POSH LONDON SHOPPING SPREE
T H U R S D A Y, 2 9 J U N E
Mummy and me drove up to London in the Volkswagen.
First went to ghastly Harrods where we got Diana four sherry glasses for her wedding - they’re her choice and they’re revolting. How she could have such bad taste I don't know. Then we went into Way In, the new Harrods boutique. It’s dark inside and music is playing, I can’t stand that sort of atmosphere when I'm with Ma, and they’ve got pretty weedy clothes there, but I did get a fab pale-pink towelling skirt nine inches above the knee. Then went to Lillywhites where I got a bikini. It's terribly small but a fab shape in pale pinks, blues and yellows.
At Liberty’s Ma got a little pill-box hat in a tiny blueish pattern that matches her suit for the wedding perfectly. At the end the lady serving us saw a dress I might like too. It's a greeny paisley pattern, very short, with buttons down the ruffled front. We also popped into Dickens & Jones where we got fab stockings for Chump and me. They stay up with a band of elastic at the top! We had lunch at the Danish Food Centre and the queue stretched onto the street.

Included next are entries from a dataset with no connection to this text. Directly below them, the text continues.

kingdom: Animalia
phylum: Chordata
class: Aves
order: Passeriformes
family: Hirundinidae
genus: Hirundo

I had two open sandwiches (one chicken, one camembert), a fab choc almond pastry, and cold milk.
Wore pink skirt when I got home. I'm so pleased with it, it's terribly mini and goes with my pink hat.
It’s absolutely ROTTEN - the Stones have been sent to prison. Mick for three months for unlawful possession of drugs, and Keith Richard for a year for letting his house be used for smoking cannabis. Mick nearly fainted when he heard his charge, people had to help him out of the court-room. Marianne Faithfull was allowed to talk to him in his cell and she came out crying. It's so ridiculous, they’ve done nothing wrong, it’s only because they’re famous. What they do is their problem and nobody else has got the right to interfere. Now all the narrow-minded old fuddy-duddies in the country will think the Stones are morons when you couldn’t wish for a nicer person than Mick Jagger.
On 17 March Keith Richards' Sussex home was raided and he later accused of allowing his house to be used for the smoking of cannabis resin. Mick Jagger was accused of the possession of four tablets. This led to the summer trial that pitted the counterculture against the establishment. On 29 June, Jagger was sentenced to three months’ imprisonment and Richards to one year; both were imprisoned that night but released on bail the next day, pending appeal.
The Times ran a famous editorial 'Who Breaks a Butterfly on a Wheel' (an Alexander Pope quote) in which editor William Rees-Mogg took an unexpectedly critical stance on the sentencing. Jagger had been treated far more harshly for a first offense than “any purely anonymous young man,” he wrote.
On 31 July both charges were overturned.